[Recorded information]

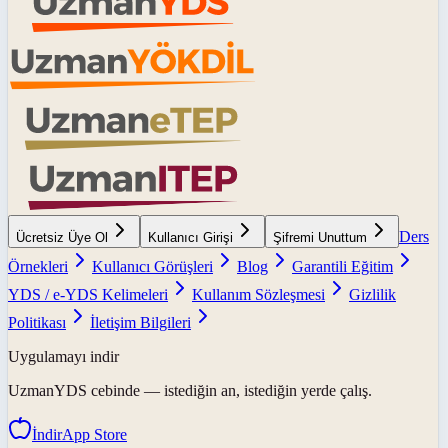
Ders
Ücretsiz Üye Ol
Kullanıcı Girişi
Şifremi Unuttum
Örnekleri
Kullanıcı Görüşleri
Blog
Garantili Eğitim
YDS / e-YDS Kelimeleri
Kullanım Sözleşmesi
Gizlilik
Politikası
İletişim Bilgileri
Uygulamayı indir
UzmanYDS
cebinde — istediğin an, istediğin yerde çalış.
İndir
App Store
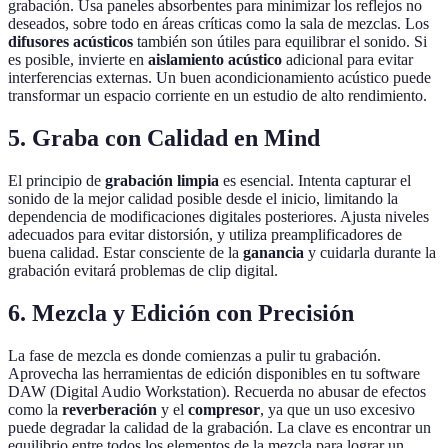
grabación. Usa paneles absorbentes para minimizar los reflejos no
deseados, sobre todo en áreas críticas como la sala de mezclas. Los
difusores acústicos
también son útiles para equilibrar el sonido. Si
es posible, invierte en
aislamiento acústico
adicional para evitar
interferencias externas. Un buen acondicionamiento acústico puede
transformar un espacio corriente en un estudio de alto rendimiento.
5. Graba con Calidad en Mind
El principio de
grabación limpia
es esencial. Intenta capturar el
sonido de la mejor calidad posible desde el inicio, limitando la
dependencia de modificaciones digitales posteriores. Ajusta niveles
adecuados para evitar distorsión, y utiliza preamplificadores de
buena calidad. Estar consciente de la
ganancia
y cuidarla durante la
grabación evitará problemas de clip digital.
6. Mezcla y Edición con Precisión
La fase de mezcla es donde comienzas a pulir tu grabación.
Aprovecha las herramientas de edición disponibles en tu software
DAW (Digital Audio Workstation). Recuerda no abusar de efectos
como la
reverberación
y el
compresor
, ya que un uso excesivo
puede degradar la calidad de la grabación. La clave es encontrar un
equilibrio entre todos los elementos de la mezcla para lograr un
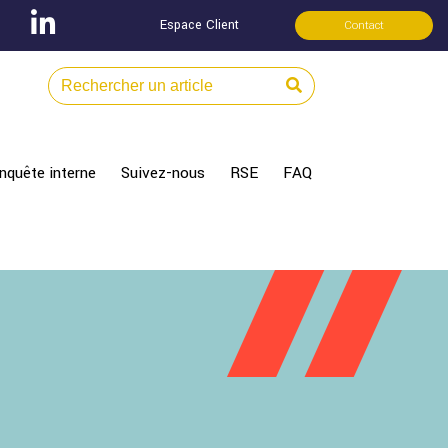
Espace Client
Contact
nquête interne
Suivez-nous
RSE
FAQ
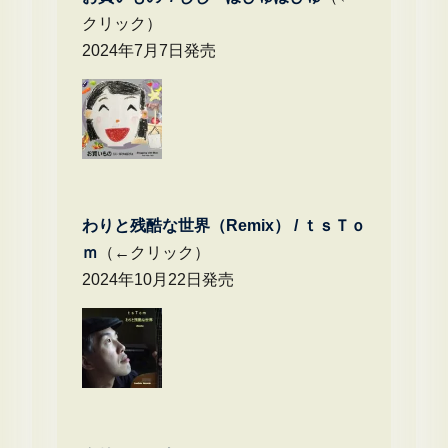
クリック）
2024年7月7日発売
わりと残酷な世界（Remix） /
ｔｓＴｏ
ｍ
（←クリック）
2024年10月22日発売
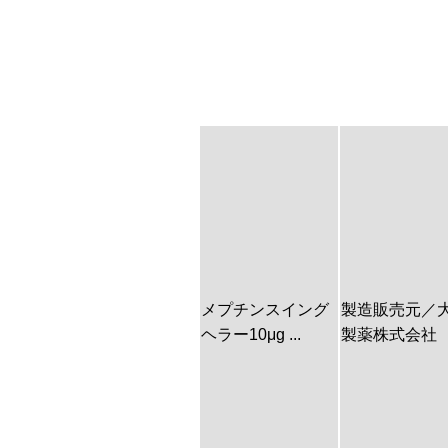
メプチンスイング
製造販売元／
ヘラー10μg ...
製薬株式会社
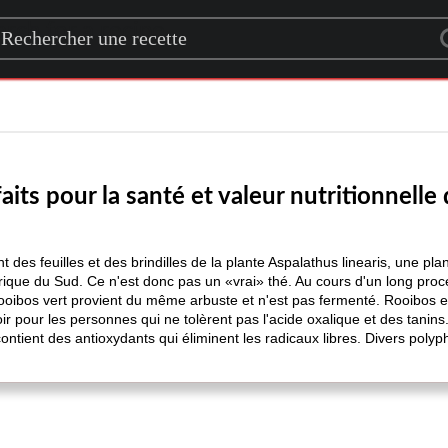
rch for a recipe
aits pour la santé et valeur nutritionnelle
t des feuilles et des brindilles de la plante Aspalathus linearis, une pl
ique du Sud. Ce n'est donc pas un «vrai» thé. Au cours d'un long proc
rooibos vert provient du même arbuste et n'est pas fermenté. Rooibos e
 pour les personnes qui ne tolèrent pas l'acide oxalique et des tanins.
ntient des antioxydants qui éliminent les radicaux libres. Divers polyph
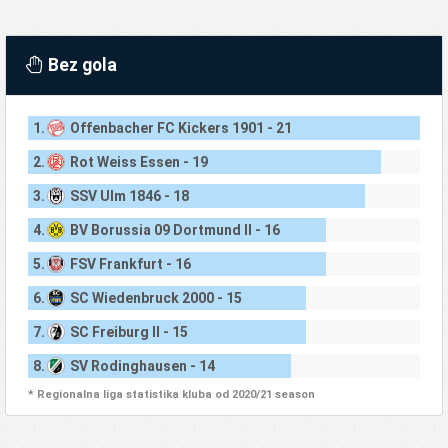
Bez gola
1.
Offenbacher FC Kickers 1901 - 21
2.
Rot Weiss Essen - 19
3.
SSV Ulm 1846 - 18
4.
BV Borussia 09 Dortmund II - 16
5.
FSV Frankfurt - 16
6.
SC Wiedenbruck 2000 - 15
7.
SC Freiburg II - 15
8.
SV Rodinghausen - 14
* Regionalna liga statistika kluba od 2020/21 season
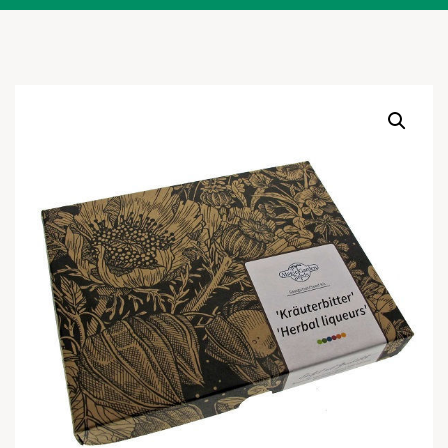
Warenkor
Zum praktischen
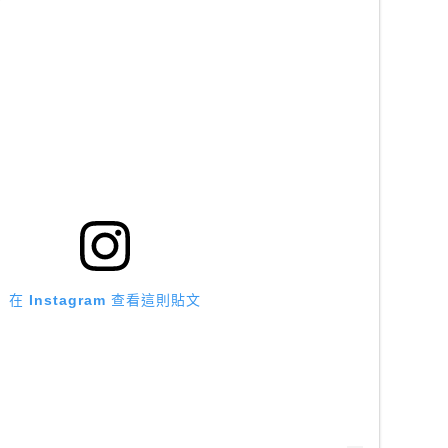
在 Instagram 查看這則貼文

[/Recorded information]

-- Exercise requirements --
Please retype the data exactly, but do not carry over any picture.

-- Answer to this problem --
Ders
Ücretsiz Üye Ol
Kullanıcı Girişi
Şifremi Unuttum
Örnekleri
Kullanıcı Görüşleri
Blog
Garantili Eğitim
YDS / e-YDS Kelimeleri
Kullanım Sözleşmesi
Gizlilik
Politikası
İletişim Bilgileri
Uygulamayı indir
UzmanYDS
cebinde — istediğin an, istediğin yerde çalış.
İndir
App Store
grabación. Usa paneles absorbentes para minimizar los reflejos no
deseados, sobre todo en áreas críticas como la sala de mezclas. Los
difusores acústicos
también son útiles para equilibrar el sonido. Si
es posible, invierte en
aislamiento acústico
adicional para evitar
interferencias externas. Un buen acondicionamiento acústico puede
transformar un espacio corriente en un estudio de alto rendimiento.
5. Graba con Calidad en Mind
El principio de
grabación limpia
es esencial. Intenta capturar el
sonido de la mejor calidad posible desde el inicio, limitando la
dependencia de modificaciones digitales posteriores. Ajusta niveles
adecuados para evitar distorsión, y utiliza preamplificadores de
buena calidad. Estar consciente de la
ganancia
y cuidarla durante la
grabación evitará problemas de clip digital.
6. Mezcla y Edición con Precisión
La fase de mezcla es donde comienzas a pulir tu grabación.
Aprovecha las herramientas de edición disponibles en tu software
DAW (Digital Audio Workstation). Recuerda no abusar de efectos
como la
reverberación
y el
compresor
, ya que un uso excesivo
puede degradar la calidad de la grabación. La clave es encontrar un
equilibrio entre todos los elementos de la mezcla para lograr un
Espace Client
Contact
nquête interne
Suivez-nous
RSE
FAQ
クリック）
2024年7月7日発売
わりと残酷な世界（Remix） /
ｔｓＴｏ
ｍ
（←クリック）
2024年10月22日発売
メプチンスイング
製造販売元／
ヘラー10μg ...
製薬株式会社
rch for a recipe
aits pour la santé et valeur nutritionnelle
t des feuilles et des brindilles de la plante Aspalathus linearis, une pl
ique du Sud. Ce n'est donc pas un «vrai» thé. Au cours d'un long proc
rooibos vert provient du même arbuste et n'est pas fermenté. Rooibos e
 pour les personnes qui ne tolèrent pas l'acide oxalique et des tanins.
ntient des antioxydants qui éliminent les radicaux libres. Divers polyph
Bez gola
1.
Offenbacher FC Kickers 1901 - 21
2.
Rot Weiss Essen - 19
3.
SSV Ulm 1846 - 18
4.
BV Borussia 09 Dortmund II - 16
5.
FSV Frankfurt - 16
6.
SC Wiedenbruck 2000 - 15
7.
SC Freiburg II - 15
8.
SV Rodinghausen - 14
* Regionalna liga statistika kluba od 2020/21 season
Warenkor
Zum praktischen
在 Instagram 查看這則貼文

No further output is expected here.